Das pädagogische Handeln muss sich „weitgehend unter unbekannten Bedingungen bewähren müssen, so Koller. Das erfahrene Wissen muss kritisch überprüft werden und es bedarf der kreativen Weiterentwicklung, auch genannt Reflexionskompetenz.

Das Studium dient ein geschultes Auge zu bekommen um Situationen bestmöglich beurteilen zu können, festgestellte Beobachtungen zu denen es kein konkretes Fachwissen gibt, sollten aber nicht außer Acht gelassen dürfen. Es ist wichtig sich pädagogisch relevante Theorie- und Methodenwissen anzueignen, auch wenn der Bedarf dafür noch nicht erkenntlich ist. Es darf aber auch nicht außer Acht gelassen, schreibt Koller, dass Theorien in der Praxis ihre Grenzen haben. Während des Studiums können Theorien ausführlich und ohne größeren Zeitdruck analysiert werden, in der Praxis ist jedoch stets eine schnelle Entscheidung erforderlich, die jeweils mit Konsequenzen verbunden ist.

Koller hält fest, dass es wichtig ist verschiedene Methoden und Theorien kennenzulernen und zu reflektieren und nicht voreilig sich für eine Handlungsweise zu entscheiden, denn die eine richtige Anleitung gibt es nicht.

Gruppenarbeit

In unsere Gruppenarbeit haben wir uns mit unseren eigenen Vorstellungen vom erziehungswissenschaftlichem Studium anhand des Esays und dem Text von Koller befasst.

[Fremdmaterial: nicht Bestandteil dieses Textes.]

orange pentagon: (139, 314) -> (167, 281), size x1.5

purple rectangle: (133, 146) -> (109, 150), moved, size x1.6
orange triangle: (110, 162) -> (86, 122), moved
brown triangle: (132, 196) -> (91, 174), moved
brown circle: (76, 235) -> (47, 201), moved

Dabei haben wir zusammenfassend festgehalten, dass das Erwerben von pädagogischen Handlungskompetenzen wichtig ist, um als Lehrer im Unterrichtsgeschehen bestmöglich agieren zu können. Auch das Kennenlernen von verschiedenen Methoden und Theorien und diese weiterzuentwickeln ist ein wichtiger Bestandteil des Studiums. Zudem sahen wir es als Vorteil fünf Jahre studieren zu können, denn in dieser Zeit eignet man sich viel Wissen an, durch das Studium und privat, sodass man auch ein selbstbewussteres auftreten hat.